Directions for this task: Print verbatim the lines of the entries from the one containing "neck: (238, 119)" to the last, inclusive, and no others.

Supplied material:
━━━━

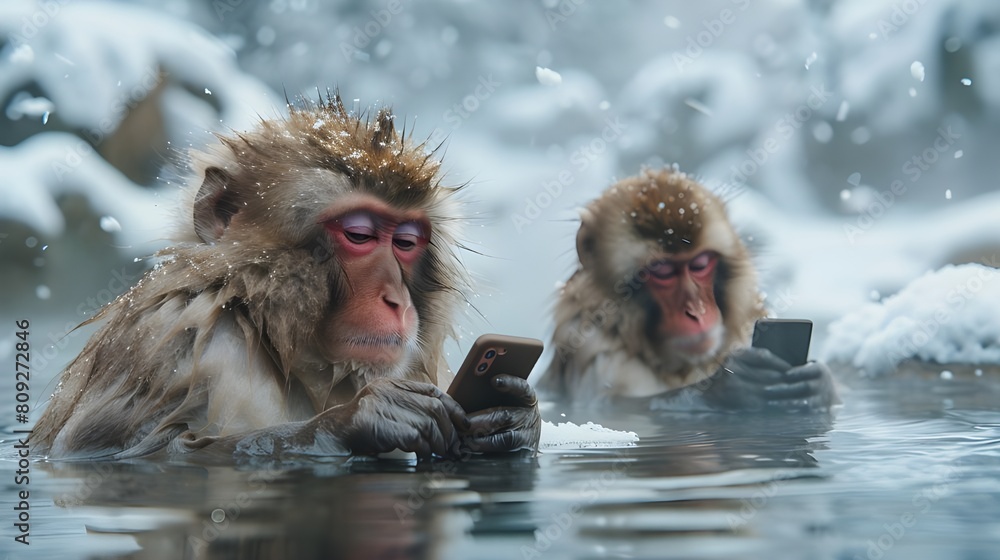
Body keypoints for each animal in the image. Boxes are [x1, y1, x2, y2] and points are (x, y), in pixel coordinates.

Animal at [32, 93, 541, 461]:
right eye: (359, 234)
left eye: (406, 242)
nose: (396, 299)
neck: (270, 331)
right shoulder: (168, 337)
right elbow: (130, 450)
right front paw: (366, 418)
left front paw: (517, 418)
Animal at [538, 167, 837, 412]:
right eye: (662, 271)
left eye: (700, 264)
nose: (697, 311)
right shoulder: (593, 351)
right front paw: (729, 389)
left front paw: (821, 384)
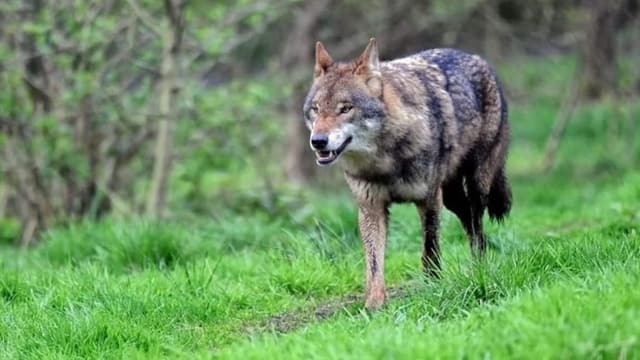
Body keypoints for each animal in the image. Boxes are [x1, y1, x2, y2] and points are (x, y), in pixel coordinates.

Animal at [302, 38, 512, 310]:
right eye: (316, 109)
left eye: (345, 109)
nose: (318, 141)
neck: (385, 160)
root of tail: (478, 59)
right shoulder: (371, 206)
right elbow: (374, 261)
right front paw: (374, 304)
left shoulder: (429, 199)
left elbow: (429, 248)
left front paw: (433, 284)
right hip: (452, 197)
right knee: (469, 218)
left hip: (476, 184)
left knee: (477, 225)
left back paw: (479, 268)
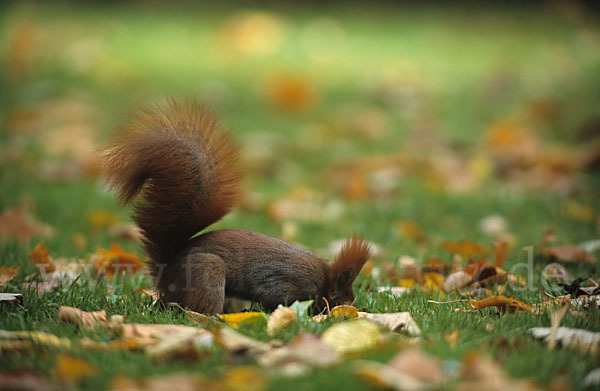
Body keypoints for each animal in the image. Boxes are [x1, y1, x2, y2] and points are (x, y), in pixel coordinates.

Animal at [102, 100, 370, 316]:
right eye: (342, 299)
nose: (350, 310)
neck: (324, 280)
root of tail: (166, 272)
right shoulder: (287, 284)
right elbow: (276, 299)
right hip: (206, 273)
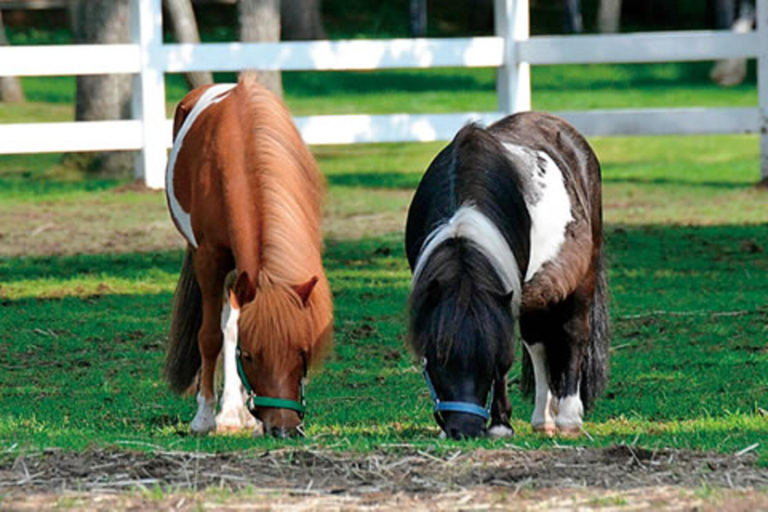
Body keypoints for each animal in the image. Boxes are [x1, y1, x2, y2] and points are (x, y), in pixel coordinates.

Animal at [164, 78, 333, 438]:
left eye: (302, 352)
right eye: (250, 356)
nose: (283, 429)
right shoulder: (210, 259)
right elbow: (212, 336)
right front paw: (206, 417)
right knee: (224, 326)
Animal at [405, 112, 609, 440]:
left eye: (487, 360)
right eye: (436, 358)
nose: (464, 430)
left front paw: (500, 425)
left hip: (583, 278)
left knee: (574, 335)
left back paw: (567, 418)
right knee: (538, 343)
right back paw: (543, 419)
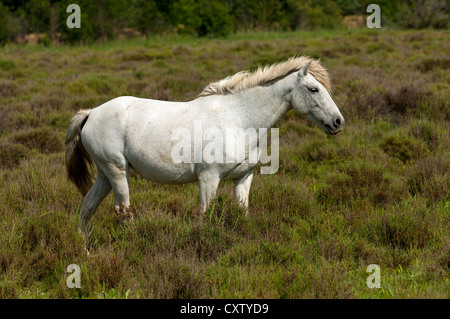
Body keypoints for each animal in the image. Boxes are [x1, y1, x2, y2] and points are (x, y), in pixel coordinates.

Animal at [64, 55, 344, 238]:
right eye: (314, 89)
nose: (338, 122)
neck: (238, 119)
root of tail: (91, 113)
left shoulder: (244, 177)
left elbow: (242, 212)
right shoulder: (209, 178)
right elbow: (204, 215)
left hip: (105, 174)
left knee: (88, 207)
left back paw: (85, 250)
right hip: (118, 172)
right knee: (123, 212)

━━━━

Answer:
neck: (238, 119)
root of tail: (91, 113)
left shoulder: (244, 177)
left elbow: (242, 212)
right shoulder: (209, 178)
right elbow: (204, 215)
left hip: (105, 174)
left knee: (88, 207)
left back paw: (85, 250)
right hip: (118, 172)
right knee: (123, 212)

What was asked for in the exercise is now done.